▶ **EXERCISE BRIEF**:
Please find the lines in the following records that hold "down", and copy them.

Saved entries:

___

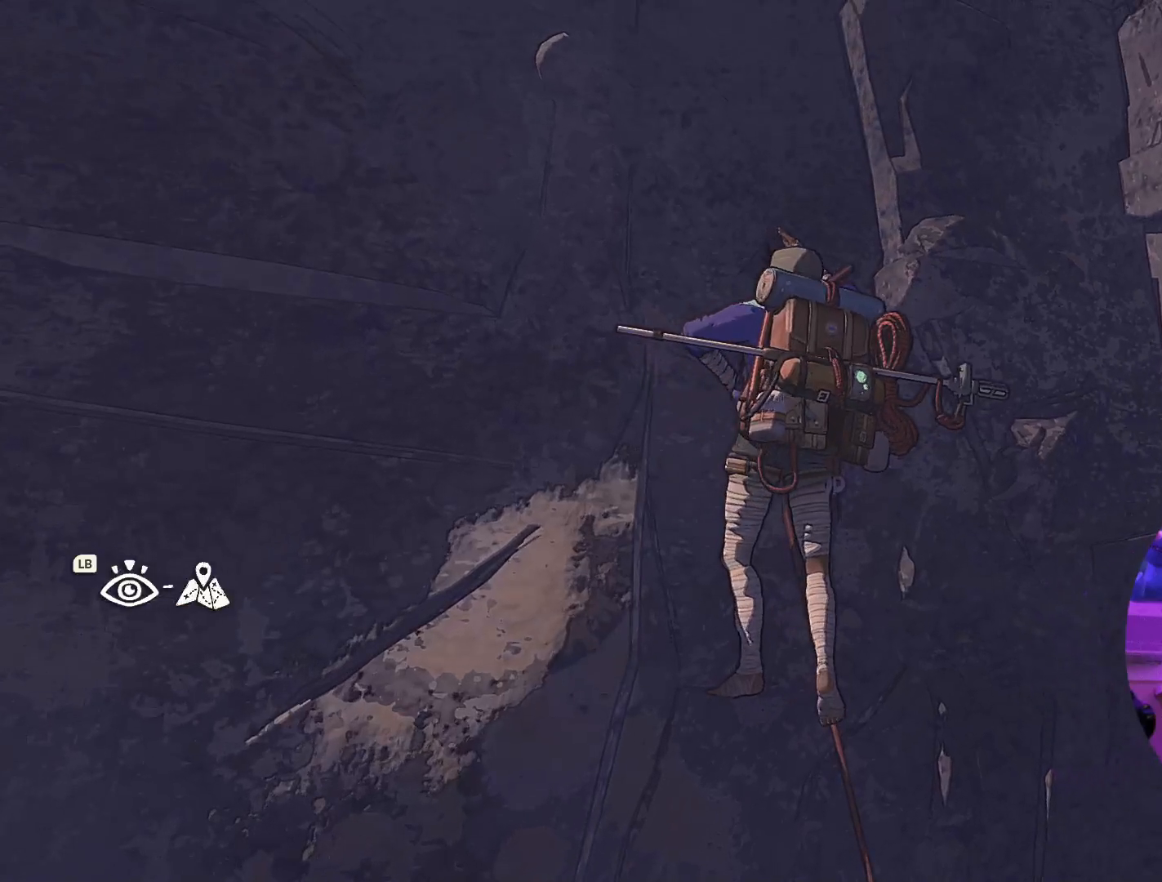
{"dt_ms": 1000, "buttons": [], "left_stick": "up-right", "right_stick": "center"}
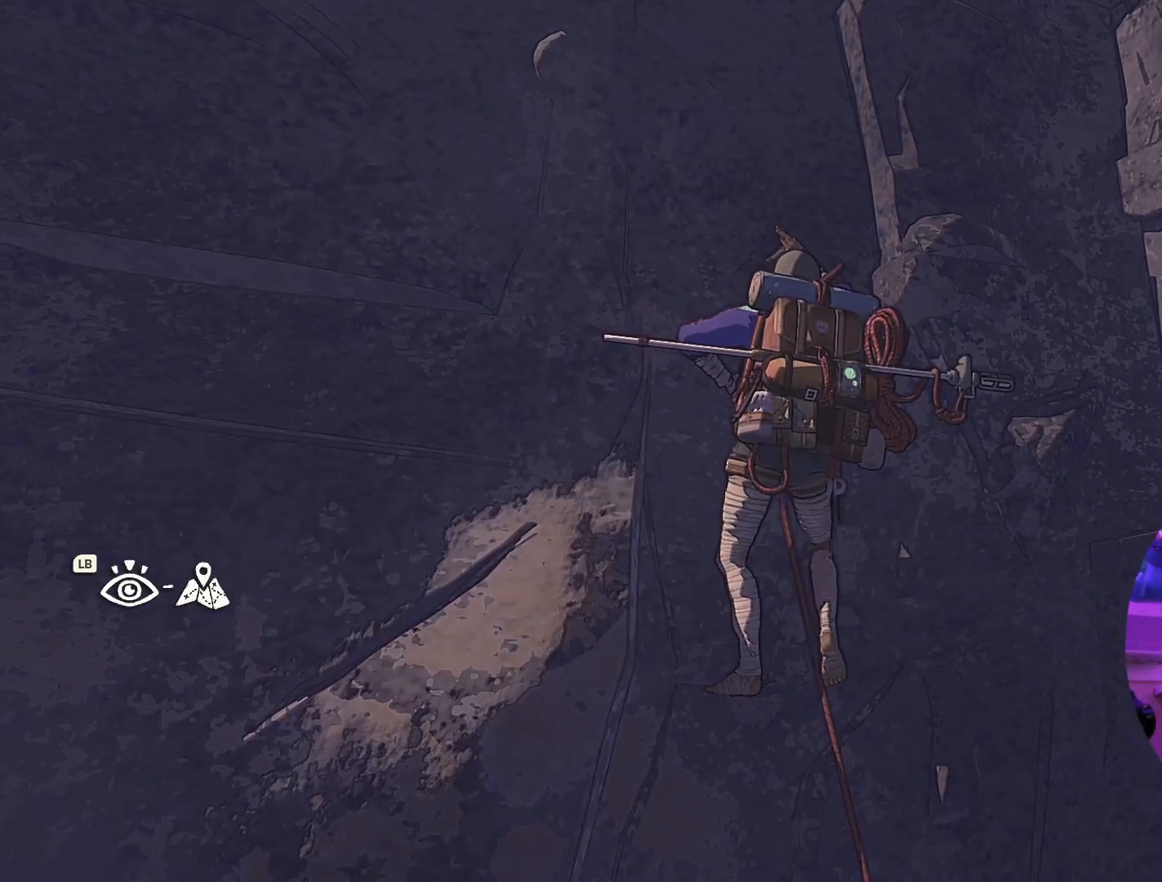
{"dt_ms": 500, "buttons": [], "left_stick": "center", "right_stick": "center", "events": [[350, "left_stick", "center"]]}
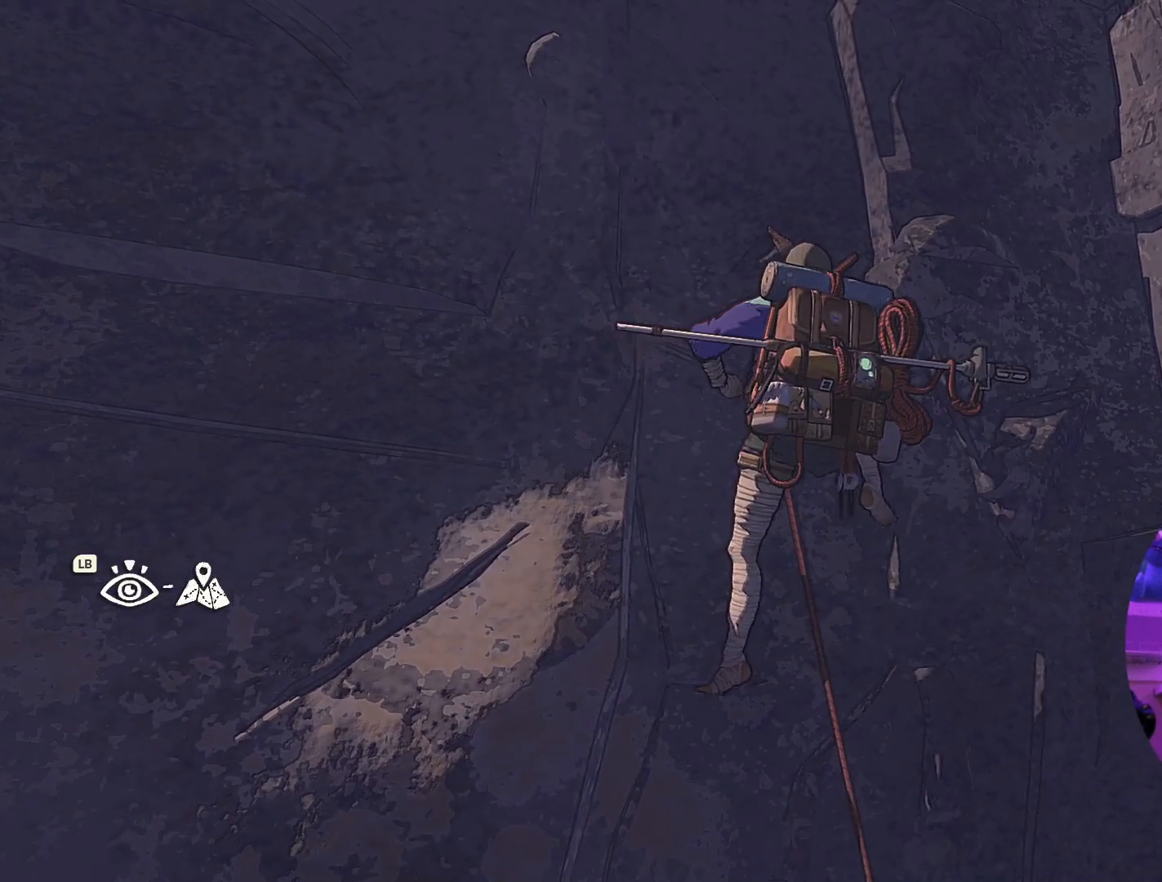
{"dt_ms": 500, "buttons": ["R1"], "left_stick": "center", "right_stick": "center", "events": [[384, "R1", "down"]]}
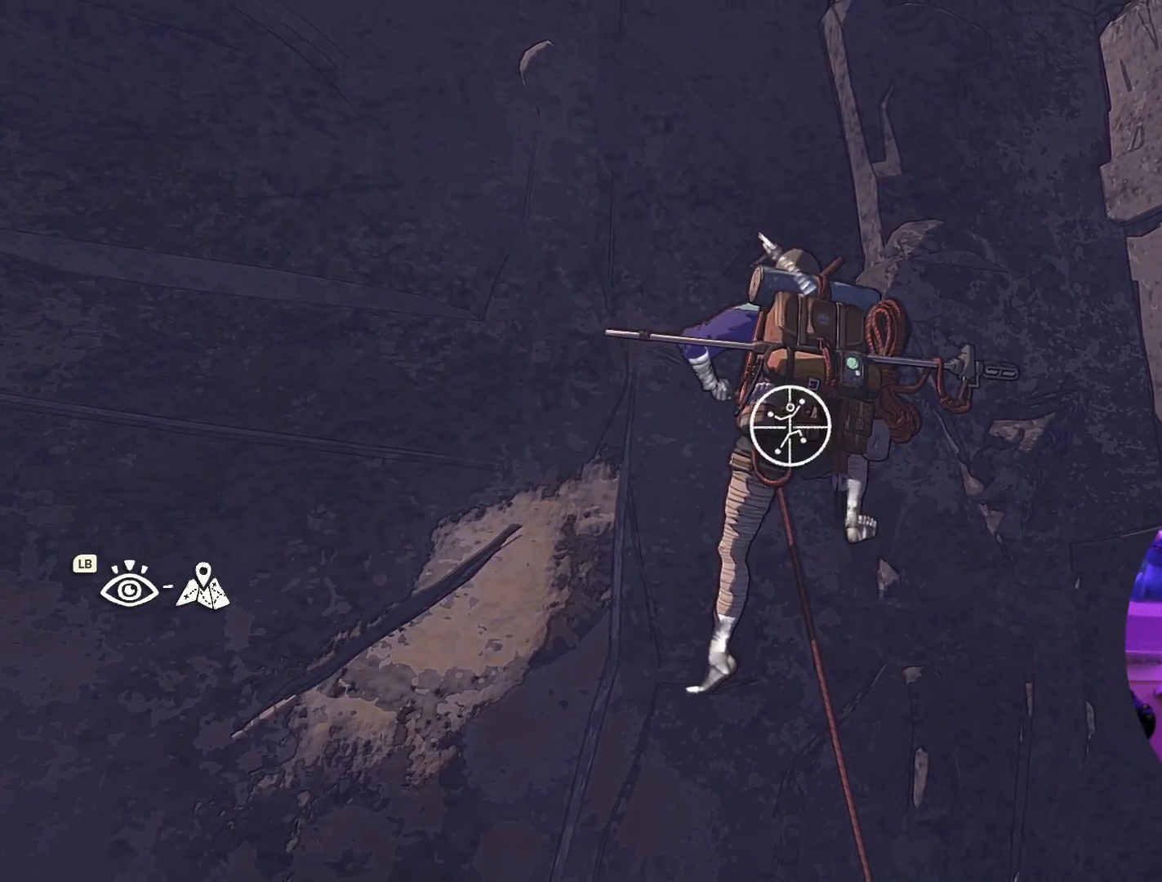
{"dt_ms": 500, "buttons": ["R1"], "left_stick": "center", "right_stick": "center", "events": []}
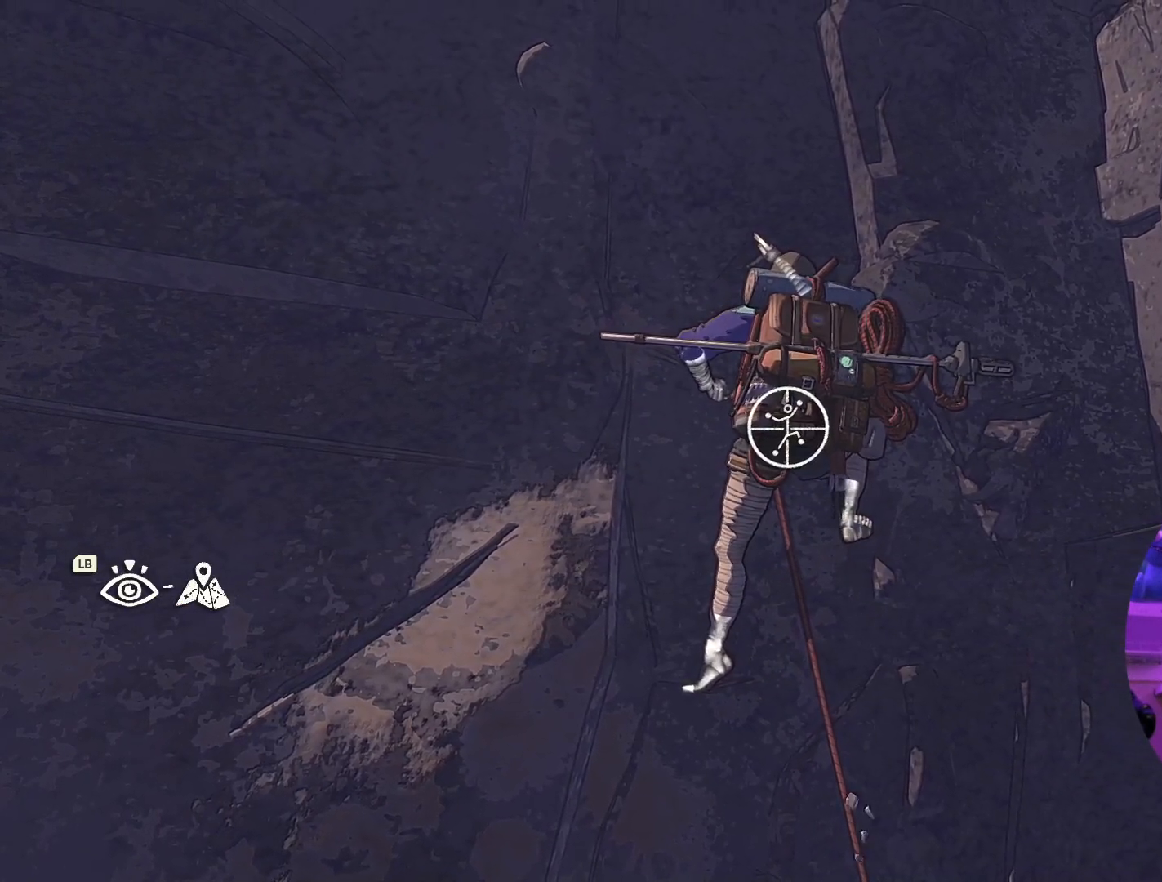
{"dt_ms": 500, "buttons": ["R1"], "left_stick": "down-right", "right_stick": "center", "events": [[217, "left_stick", "right"], [334, "left_stick", "down-right"]]}
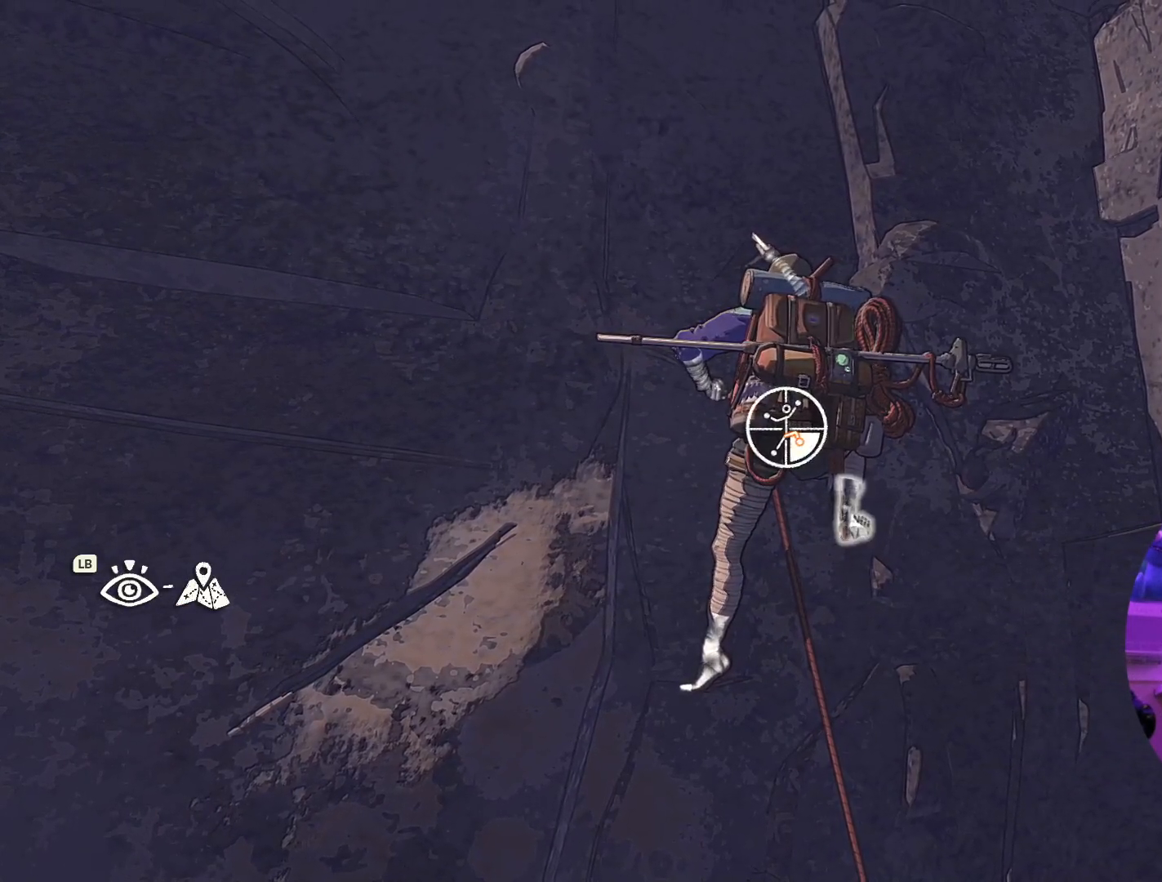
{"dt_ms": 500, "buttons": [], "left_stick": "right", "right_stick": "center", "events": [[50, "R1", "up"], [217, "left_stick", "center"], [367, "left_stick", "right"]]}
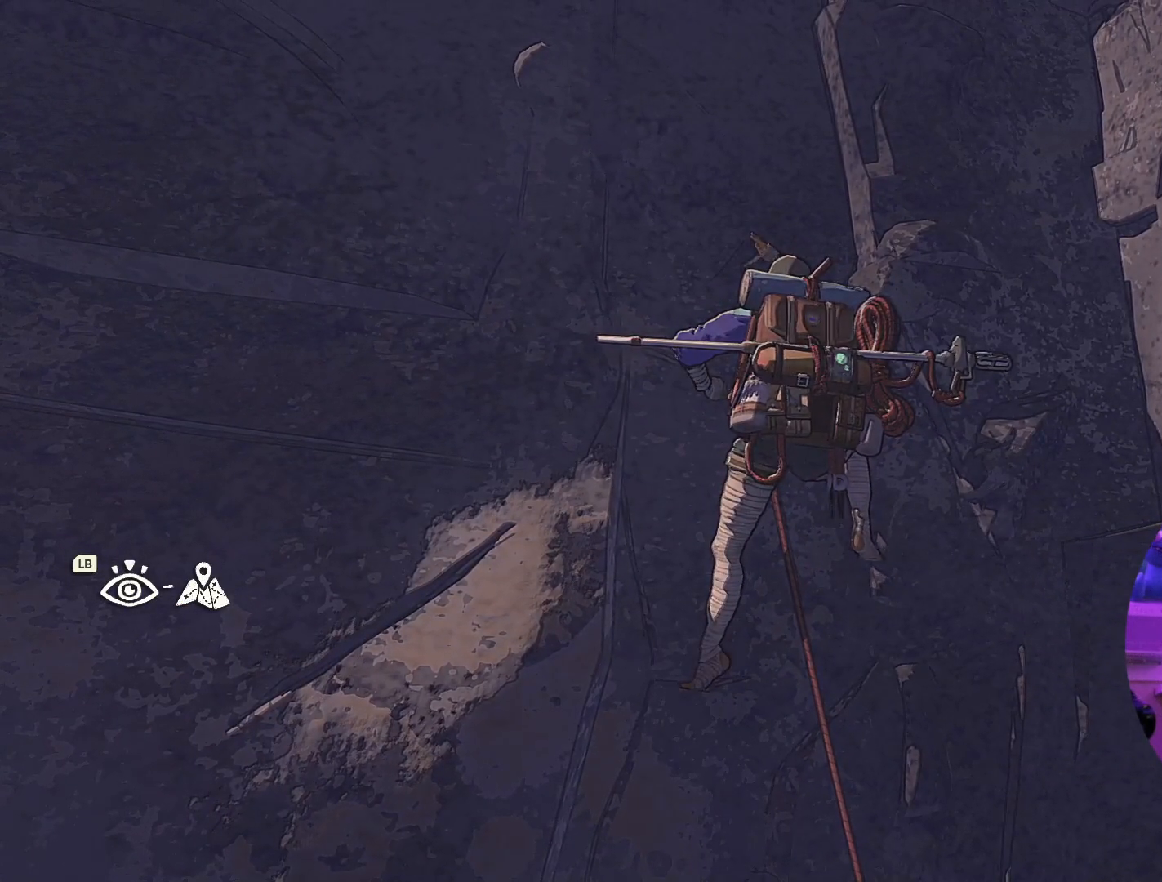
{"dt_ms": 500, "buttons": ["R1"], "left_stick": "center", "right_stick": "center", "events": [[34, "left_stick", "center"], [200, "R1", "down"]]}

___

▶ **ANSWER SPACE**:
{"dt_ms": 500, "buttons": ["R1"], "left_stick": "center", "right_stick": "center", "events": [[384, "R1", "down"]]}
{"dt_ms": 500, "buttons": ["R1"], "left_stick": "down-right", "right_stick": "center", "events": [[217, "left_stick", "right"], [334, "left_stick", "down-right"]]}
{"dt_ms": 500, "buttons": ["R1"], "left_stick": "center", "right_stick": "center", "events": [[34, "left_stick", "center"], [200, "R1", "down"]]}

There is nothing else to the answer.